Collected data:
-*-*-

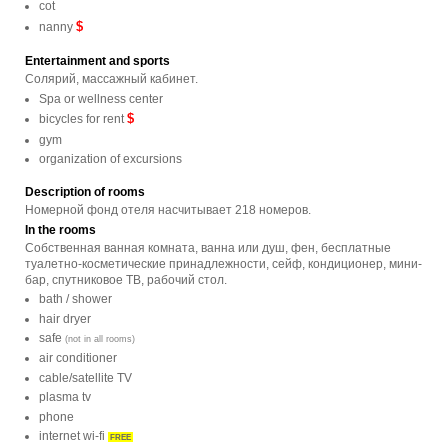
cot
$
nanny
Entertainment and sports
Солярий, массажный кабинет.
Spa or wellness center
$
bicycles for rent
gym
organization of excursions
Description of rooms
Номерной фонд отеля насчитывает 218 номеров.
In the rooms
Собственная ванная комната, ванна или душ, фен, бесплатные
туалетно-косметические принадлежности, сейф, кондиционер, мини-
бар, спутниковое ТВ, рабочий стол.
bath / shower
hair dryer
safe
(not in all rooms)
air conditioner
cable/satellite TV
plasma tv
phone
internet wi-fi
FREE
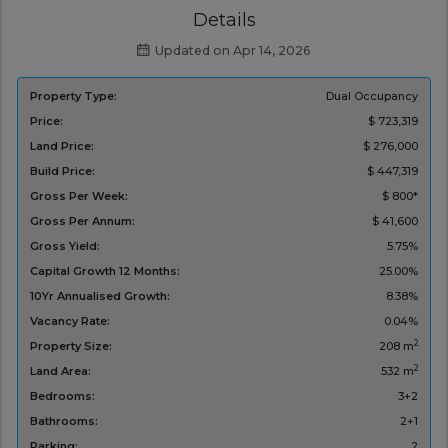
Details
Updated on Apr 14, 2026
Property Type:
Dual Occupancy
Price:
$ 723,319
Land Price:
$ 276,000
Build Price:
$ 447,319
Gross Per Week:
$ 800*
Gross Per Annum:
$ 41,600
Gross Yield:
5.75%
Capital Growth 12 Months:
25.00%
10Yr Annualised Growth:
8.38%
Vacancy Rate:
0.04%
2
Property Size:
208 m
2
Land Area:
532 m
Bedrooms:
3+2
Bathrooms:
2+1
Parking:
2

-*-*-

** REQUIRED ACTION **
Extract every line of text from the material above verbatim, leaving out the pictures.

** RESULT OF THE TASK **
cot
$
nanny
Entertainment and sports
Солярий, массажный кабинет.
Spa or wellness center
$
bicycles for rent
gym
organization of excursions
Description of rooms
Номерной фонд отеля насчитывает 218 номеров.
In the rooms
Собственная ванная комната, ванна или душ, фен, бесплатные
туалетно-косметические принадлежности, сейф, кондиционер, мини-
бар, спутниковое ТВ, рабочий стол.
bath / shower
hair dryer
safe
(not in all rooms)
air conditioner
cable/satellite TV
plasma tv
phone
internet wi-fi
FREE
Details
Updated on Apr 14, 2026
Property Type:
Dual Occupancy
Price:
$ 723,319
Land Price:
$ 276,000
Build Price:
$ 447,319
Gross Per Week:
$ 800*
Gross Per Annum:
$ 41,600
Gross Yield:
5.75%
Capital Growth 12 Months:
25.00%
10Yr Annualised Growth:
8.38%
Vacancy Rate:
0.04%
2
Property Size:
208 m
2
Land Area:
532 m
Bedrooms:
3+2
Bathrooms:
2+1
Parking:
2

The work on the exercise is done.